The GOP platform joins three other presentations of what could happen in a second Trump presidency:

  • The Heritage Foundation’s controversial Project 2025, which Trump now disavows
  • His own campaign website’s “Agenda 47,” which was created for the spring primaries, not the November election
  • The website of the Center for Renewing America, which was founded by Russell Vought, a self-confessed Christian nationalist and graduate of evangelical Wheaton College who served on Trump’s White House cabinet.

Many evangelical anti-abortion leaders have criticized the back-pedaling on abortion and affirmed their continuing support for Trump while staying silent on Trump’s promise to deport millions of immigrants.

Marjorie Dannenfelser, president of Susan B. Anthony Pro-Life America, says four more years of Trump would be better for the cause than four years of a Democrat.

Focus on the Family remains committed to abolishing all abortion procedures and medications. “We must remember that we are in this fight for the long game and the ultimate goal of making abortion unthinkable,” wrote Nicole Hunt. “Abortion-minded women need the pro-life movement to help them.”

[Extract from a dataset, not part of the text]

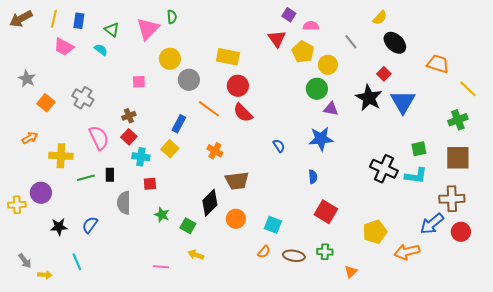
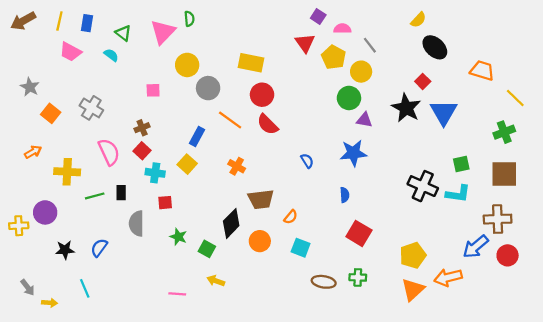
gray line: (351, 42) -> (370, 45), moved
orange semicircle: (264, 252) -> (291, 217), moved
orange triangle: (351, 272) -> (413, 290), moved, size x1.6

Tony Perkins leads the Family Research Council, which was founded by Focus four decades ago. He served as a member of this year’s platform committee but complained about the process and the results in a series of fundraising emails.

Perkins complained the platform committee “convened in an abbreviated and highly choreographed meeting to adopt a new party platform” without time for discussion or the ability to make amendments.

“You know as well as I do that our political arena is becoming increasingly devoid of biblical truth,” Perkins wrote in a Thursday fundraising email that criticized the weak abortion planks of the platform.

David Barton also served on the platform committee, saying his goal was to make sure the platform aligned with the biblical book of Genesis. He has since complained about the platform being “written by the campaign rather than the grassroots and elected platform members.”

Barton criticized the platform for presenting “the weakest position on protecting unborn life of any Republican platform since 48 years ago in 1976.” But he’s sticking with Trump anyway. “People of faith still have a clear choice in this election cycle,” he said.

Trump says laws about access to abortion should be left to the states, but anti-abortion groups know that approach has been a disaster for them thus far.

Voters in six states (California, Kansas, Kentucky, Michigan, Vermont, Ohio) have enshrined abortion access in state law. Focus is concerned that voters in six more states will weigh in on the issue this November.

Tom McClusky, an executive with the Family Research Council’s sister organization, Family Research Council Action, discussed the GOP’s retreat on abortion at this week’s National Conservatism Conference.

The Washington Examiner reported: “McCluskey was lamenting the triple whammy of Sen. J.D. Vance (R-Ohio) accepting the legality of the abortion drug mifepristone, then Sen. Marco Rubio (R-Fla.) endorsing President Donald Trump’s abandonment of a national abortion ban, and then the release of the Republican Party platform, which did remove language calling for a national ban on abortions that had been in earlier platforms.”

Asked if he knew how to turn things around, McCluskey said, “I wish I had the solution because I would probably not be on this panel, I’d be out making a lot of money right now.”